In the third paragraph of this paper it's claimed that a submersion admitting a complete Ehresmann connection is a fiber bundle. The proof sketch says to reduce to the base space an open ball in Euclidean space, and then perform parallel transport along radial segments.
Since the connection is complete, any radial segment lifts to a curve with horizontal velocity field. Flowing along the velocity field gives parallel transport along a single radial segment. To construct a trivialization however, I need a global horizontal field (flowing along it is the trivialization). I don't see how to combine the individual horizontal fields over radial segments into a horizontal vector field over the entire ball.
I'm sure the underlying principle here is smooth dependence of ODE on parameters, but I'm struggling to write things down. The only ODE that comes to mind is that of parallel transport given by the covariant derivative induced by the Ehresmann connection, but I just can't compile things.

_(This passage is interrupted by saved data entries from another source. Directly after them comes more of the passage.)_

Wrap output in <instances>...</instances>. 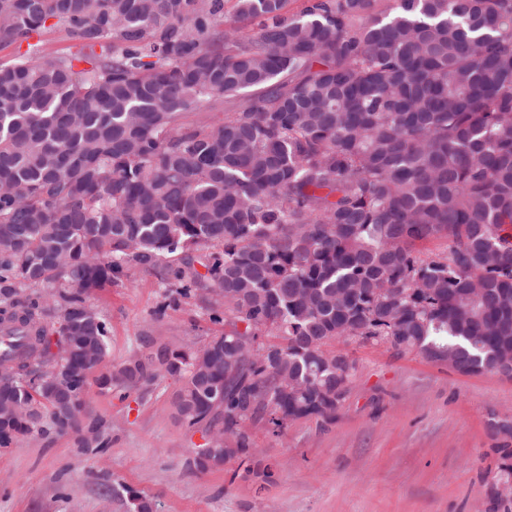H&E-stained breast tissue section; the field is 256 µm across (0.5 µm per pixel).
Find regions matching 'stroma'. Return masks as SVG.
I'll list each match as a JSON object with an SVG mask.
<instances>
[{
  "label": "stroma",
  "instance_id": "obj_1",
  "mask_svg": "<svg viewBox=\"0 0 512 512\" xmlns=\"http://www.w3.org/2000/svg\"><path fill=\"white\" fill-rule=\"evenodd\" d=\"M88 302L109 323L116 368L140 337L199 348L224 330L209 303L170 301L141 266ZM332 348L354 365L335 420L292 421L277 436L251 430L257 460L273 466L267 489L243 472L230 478L225 465L184 468L202 432L175 419L173 380L126 391L93 385L92 407L111 424L107 447H77L44 422L0 450V512H134L133 491L153 512H512V497L500 495L512 457L492 429L512 416V379L460 374L381 342L347 338Z\"/></svg>",
  "mask_w": 512,
  "mask_h": 512
}]
</instances>
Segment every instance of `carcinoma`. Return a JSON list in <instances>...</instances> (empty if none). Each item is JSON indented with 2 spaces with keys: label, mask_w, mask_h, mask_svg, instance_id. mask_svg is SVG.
Listing matches in <instances>:
<instances>
[{
  "label": "carcinoma",
  "mask_w": 512,
  "mask_h": 512,
  "mask_svg": "<svg viewBox=\"0 0 512 512\" xmlns=\"http://www.w3.org/2000/svg\"><path fill=\"white\" fill-rule=\"evenodd\" d=\"M288 4L0 0L1 449L46 417L107 446L86 296L134 263L226 326L96 378L178 383L175 418L224 443L195 472L265 481L245 422L333 420L353 365L330 341L467 375L512 350V0Z\"/></svg>",
  "instance_id": "1"
}]
</instances>
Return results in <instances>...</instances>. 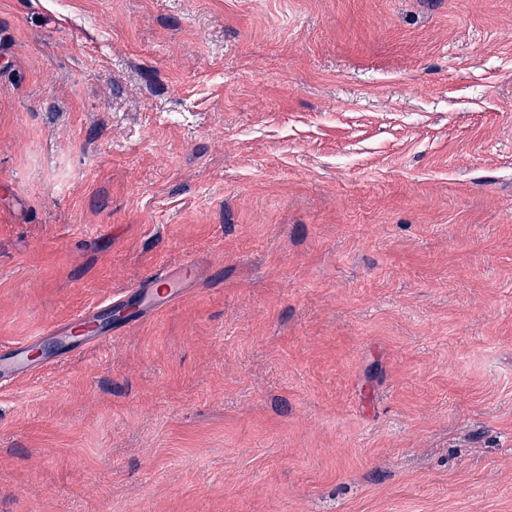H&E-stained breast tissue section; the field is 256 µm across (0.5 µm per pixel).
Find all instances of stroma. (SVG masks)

You actually mentioned all the necessary observations in your question. (Yes, even including this one).
So we have a submersion $\pi:M\to B$, where $B$ is an open ball in $\mathbb{R}^n$. Write $F:=\pi^{-1}(0)$. Then $F$ is a smooth submanifold of $M$. For $x\in B$, let $P_x:F\to\pi^{-1}(x)\subset M$ denote parallel transport along the radial line segment connecting the origin with $x$. Define $$ \Psi:F\times B\to M,\qquad(q,x)\mapsto P_x(q). $$ Then $\Psi$ is the desired trivialization, and the proof of this is contained in your post.